Cannabis Pioneer: Ken Wolski

Cannabis Pioneer: Ken Wolski

 

New Jersey’s recent cannabis legalization provides the perfect opportunity to feature Ken Wolski for this issue’s Cannabis Pioneer. A long-term activist, Wolski was an opponent of the Vietnam War in the 60s and 70s establishing himself as a proponent of free speech, academic freedom, women’s rights, civil rights, sexual freedom, and drug policy reform. Today, at seventy-three, Wolski is the executive director of the Coalition for Medical Marijuana – New Jersey but his career began in nursing after obtaining both bachelor’s and master’s degrees and quickly determined he would be involved in public health as an extension of his passion for social justice. 

After trial by fire in his first nursing job with the state-run Trenton Psychiatric Hospital, he moved on to nursing jobs at Carrier Clinic, Mercer Medical Center, the city of Trenton, and Thomas Jefferson University Hospital in Philadelphia before settling into a 22-year career with the state Department of Corrections. After NJ Governor Christie Whitman privatized health care in correctional centers, his continued service to the state included developing a statewide telemedicine program for inmates that was so successful, he received a Governor’s Certificate of Appreciation Award in 2005. He retired from the state the following year.

Over the years, Wolski has also tried his hand at politics, including a Green Party senate campaign in 2012, which ended with him finishing 4th out of 11 candidates in the running. 

The bearded 73-year-old nurse exudes reassurance and empathy, in every scenario he’s a part of in public or leading a meeting of the coalition, which he founded in 2002 with Jim Miller, an activist who fought to pass a medical cannabis law so it could help his wife Cheryl, cope with multiple sclerosis. “It is very difficult to get the truth out about medical marijuana due to the campaign of misinformation currently being waged by the federal government,” Wolski said. “An all-volunteer organization like CMMNJ, which depends for its survival on public donations, faces daunting odds. Moreover, our strongest supporters are often very ill, often impoverished by their illness, and often afraid to speak out about their use of an illegal substance.”

State Sen.
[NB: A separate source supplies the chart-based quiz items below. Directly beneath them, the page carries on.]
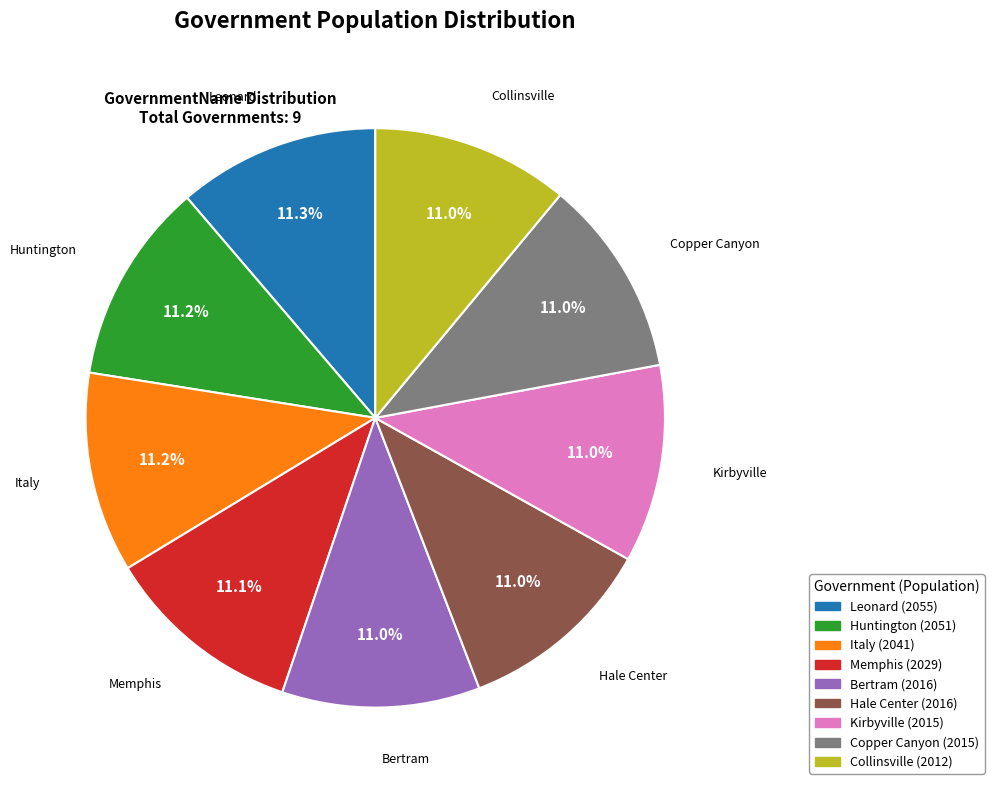

Does Kirbyville account for over 50% of the chart?

No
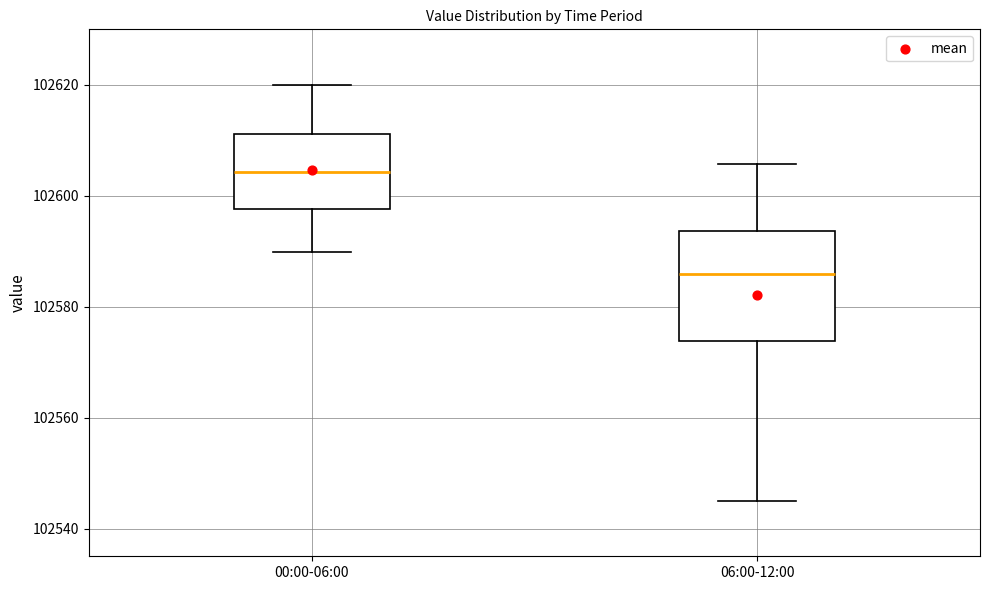

Reading left to right, read every box against the y-axis: the position of its median line, the range the box covers, and the ends of its whiskers. The values are not printed on the chart, so give them approximately, as read against the axis.

00:00-06:00: median 102604, box 102598 to 102612, whiskers 102590 to 102620
06:00-12:00: median 102586, box 102574 to 102594, whiskers 102546 to 102606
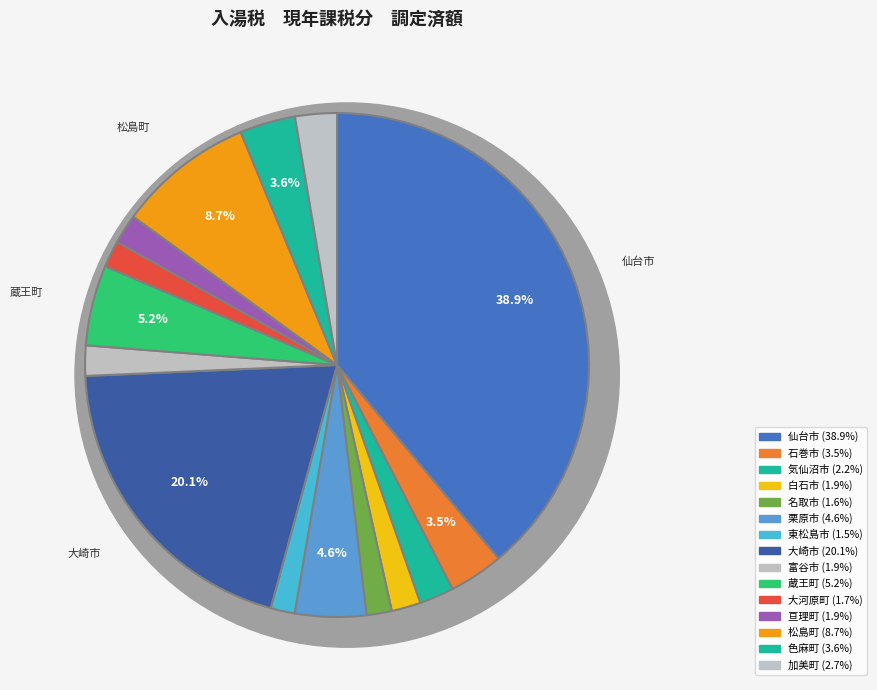

To the nearest percent, what is the average slice percentage?

7%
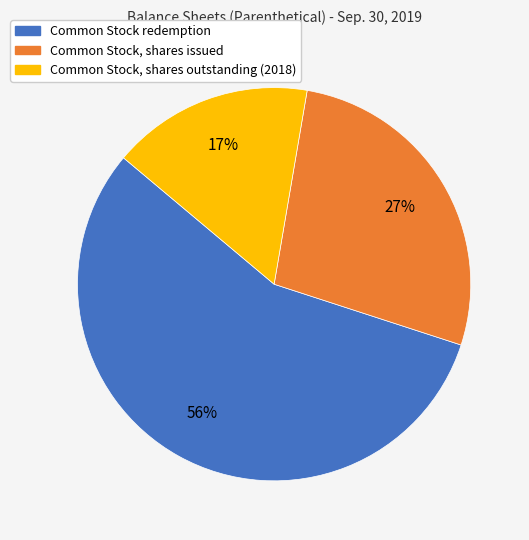

To the nearest percent, what portion does Common Stock, shares issued represent?

27%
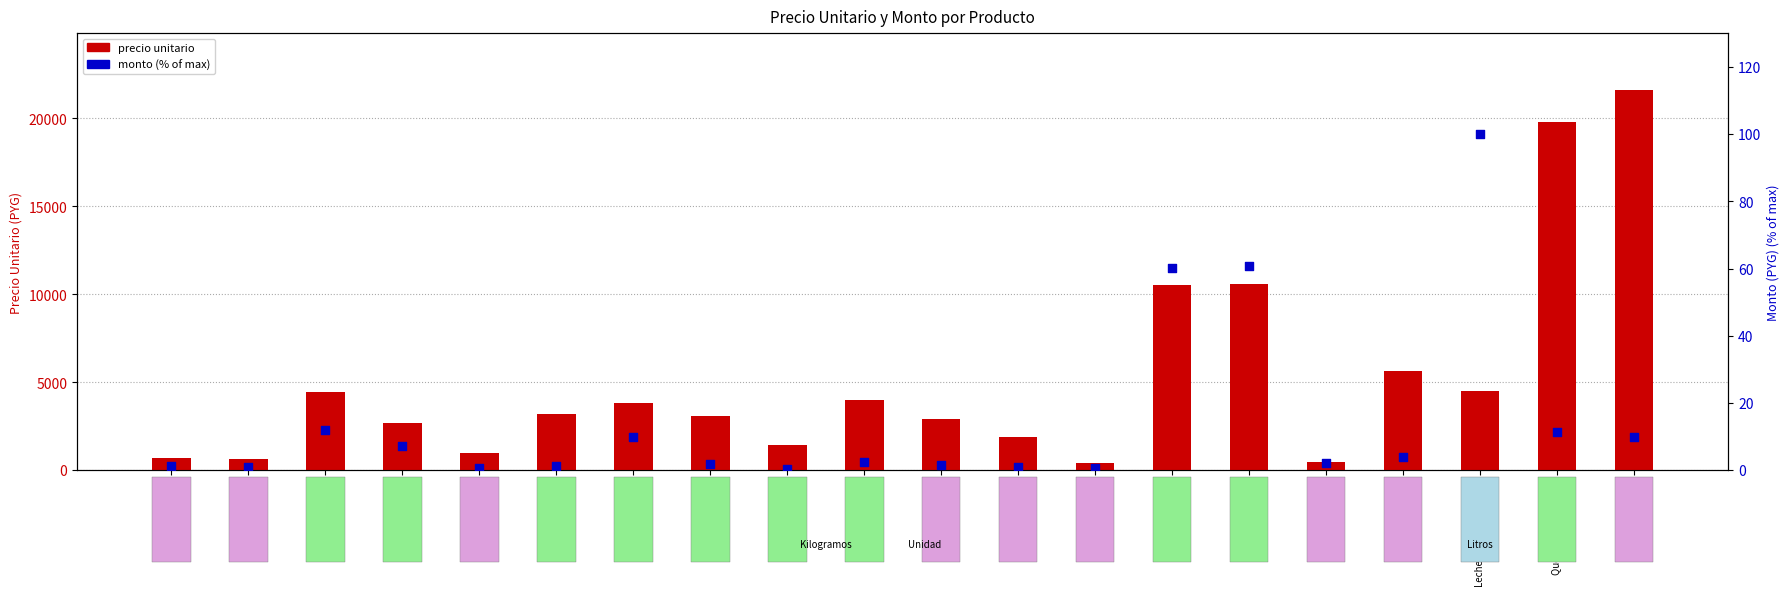

At which category is the sum across all series the highest?

Queso rallado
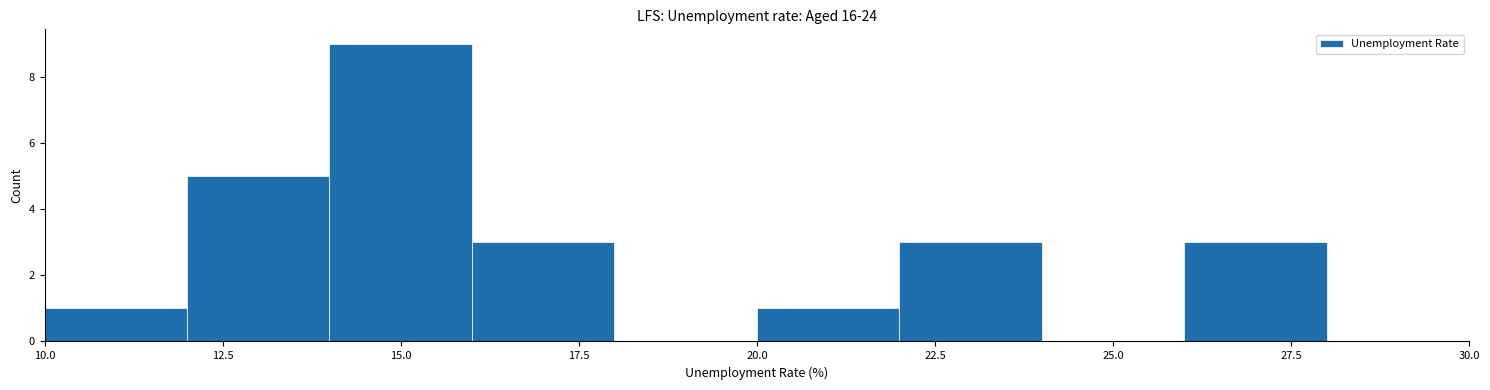

How tall is the bar that spans 22 to 24 on the x-axis? The values are not printed on the chart, so give them approximately, as read against the axis.

3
Nicholas Scutari, D-Union, sponsor of the medical marijuana and adult use legislation, credits Wolski for helping chip away at the drug’s stigma when marijuana “was looked at very skeptically…like a hippie thing.”

   

As a member of NORML since its start in 1970, Wolski traveled to Amsterdam in 1993 for a medical marijuana conference and met American expatriate James Burton. The former farmer from Kentucky described how he had served a year in a maximum-security prison after he was convicted of growing cannabis to treat his glaucoma.

“In 1993, I was Supervisor of Nurses at the New Jersey State Prison in Trenton…so I was well aware of the kind of humiliations and degradations that inmates in maximum security prisons endured every day,” Wolski said. “It was a hard time, and it was totally inappropriate for the non-violent crime he committed.”

“This was one of the worst cases of social injustice I have ever encountered,” Wolski said. “I vowed I would try to stop this injustice from happening to other patients.”

Wolski’s advocacy efforts include numerous anecdotes, but to put into perspective how involved he has been during the road to legalization in NJ, note that in 2002, he wrote a resolution in support of medical marijuana that the New Jersey State Nurses Association adopted. In 2016, Governor Christie signed into law the addition of post-traumatic stress disorder as a qualifying condition for the medical marijuana program at the urging of Wolski and coalition members for two years. Wolski helped write the petition that added chronic pain of musculoskeletal origin to the qualifying list of conditions in 2018. 

He is a registered patient himself and uses cannabis for pain associated with his osteoarthritis, and although “retired” from his nursing career, Wolski does not consider himself retired advocacy. He lectures on medical marijuana to community groups and nursing and medical professionals as part of their continuing education programs. He provides expert witness testimony in court cases and volunteers as the coalition’s executive director.